Both anxiety and depression appear to be associated with the severity of AF symptoms, too. A collaborative study between psychologists, academic nurses and cardiologists from North Carolina, USA, evaluated the presence and severity of anxiety and depression with the severity of AF symptoms using validated scoring systems for each. Of the 378 participants who completed the questionnaires, higher depression scores were associated with greater AF symptom severity. Interestingly, there was no association with the amount of AF they were experiencing. Participants who underwent medication or catheter ablation therapy had a significant improvement in their AF severity scores, but no change was seen in their depression/anxiety scores.
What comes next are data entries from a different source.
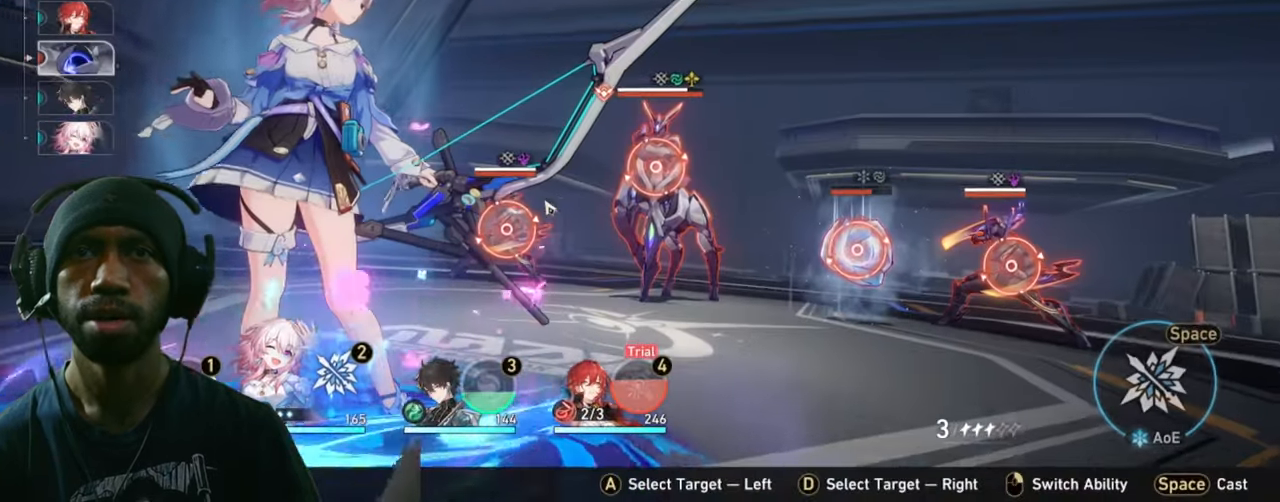
Gameplay with keyboard and mouse; each line is a JSON object with the keys and mouse buttons held at the frame after it. "events" lists presses ("down") and releases ("up") of "1", "2", "3", "4", "5", "a", "alt", "b", "c", "ctrl", "d", "e", "f", "g", "q", "r", "s", "shift", "space", "t", "tab", "v", "w", "x", "z", "mouse_left", "mouse_wheel", "mouse_right", "mouse_mb4" and "mouse_mb5" between this image and that frame as [ms after this image, input, new state], when the widget could be followed in between. "mouse_left", "mouse_wheel", "mouse_right", "mouse_mb4", "mouse_mb5" = the "left", "wheel", "right", "mb4", "mb5" buttons of the "mouse" list. No other keys are recorded. "wheel" means that the mouse wheel is clicked or scrolled. Mouse movement is not recorded.
{"keys": ["2"], "mouse": [], "events": []}
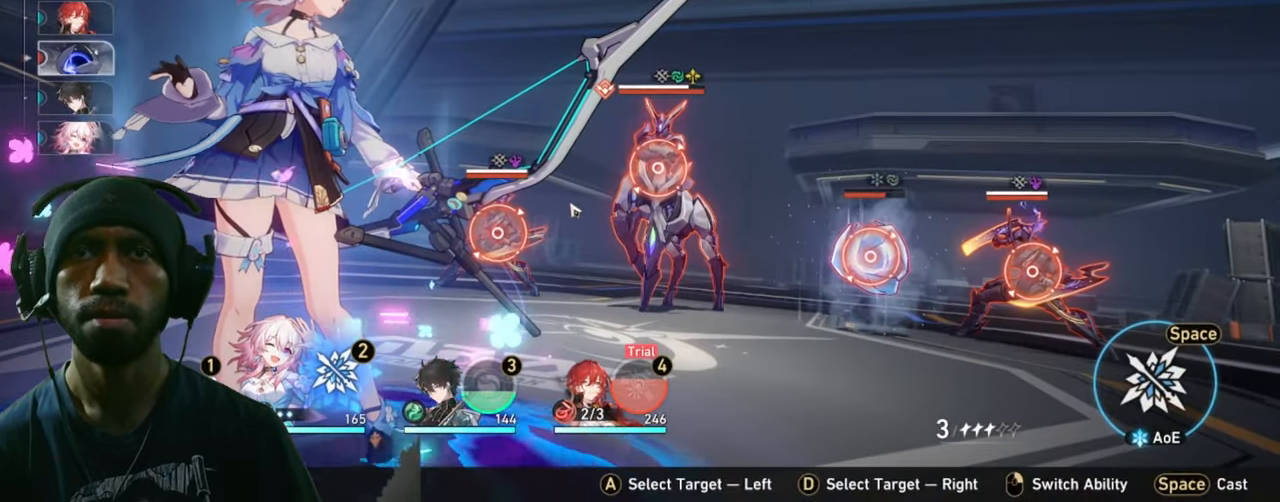
{"keys": ["2"], "mouse": [], "events": []}
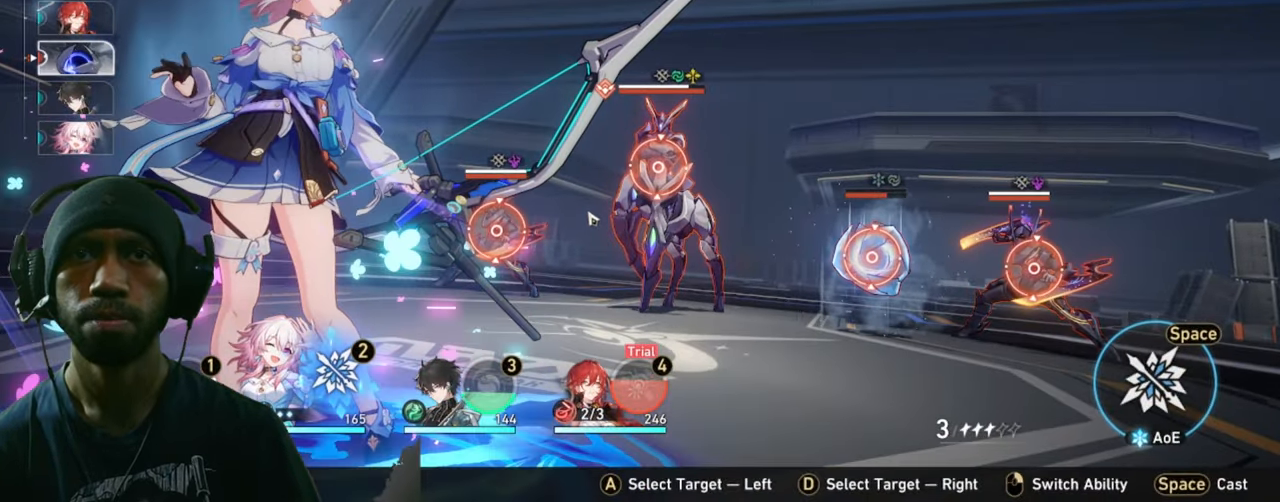
{"keys": ["2"], "mouse": [], "events": []}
Is there a causative mechanism?

No study has demonstrated a convincing causative relationship between depression and AF. This would be hard to do for reasons outlined earlier. In research, the clearest way to demonstrate causation is to give someone condition A and measure whether condition B occurs. That would be unethical for both of these conditions, so we must rely on observational data. The data above suggests that people with AF may have a higher risk of depression, and people with depression may have a higher risk of AF.

A plausible explanation for this bidirectional risk may be that both conditions are associated with increased activity of the sympathetic nervous system—the body’s fight-or-flight hormone system. Further research is needed to understand the importance of this, as it may support wider uptake of therapies that address this component. We have spoken previously about the benefits of yoga and meditation on AFib. In the referenced study, there was a significant improvement in mood and component symptoms of depression. 

Conclusion

An association between AF and depression is likely to exist. AF can reduce quality of life as well which improves after treatments like catheter ablation. It seems plausible that on an individual level, the severity of symptoms is a combination of features related to physical health- AF rate, baseline health and fitness and features related to emotional and mental health- a diagnosis of depression, anxiety or a vulnerability to either. However, to measure and prove this is incredibly complex. 

The large Danish study: Fenger-Grøn M, Vestergaard M, Pedersen HS, Frost L, Parner ET, Ribe AR, Davydow DS. Depression, antidepressants, and the risk of non-valvular atrial fibrillation: A nationwide Danish matched cohort study. Eur J Prev Cardiol. 2019 Jan;26(2):187-195. doi: 10.1177/2047487318811184. Epub 2018 Nov 19. PMID: 30452291.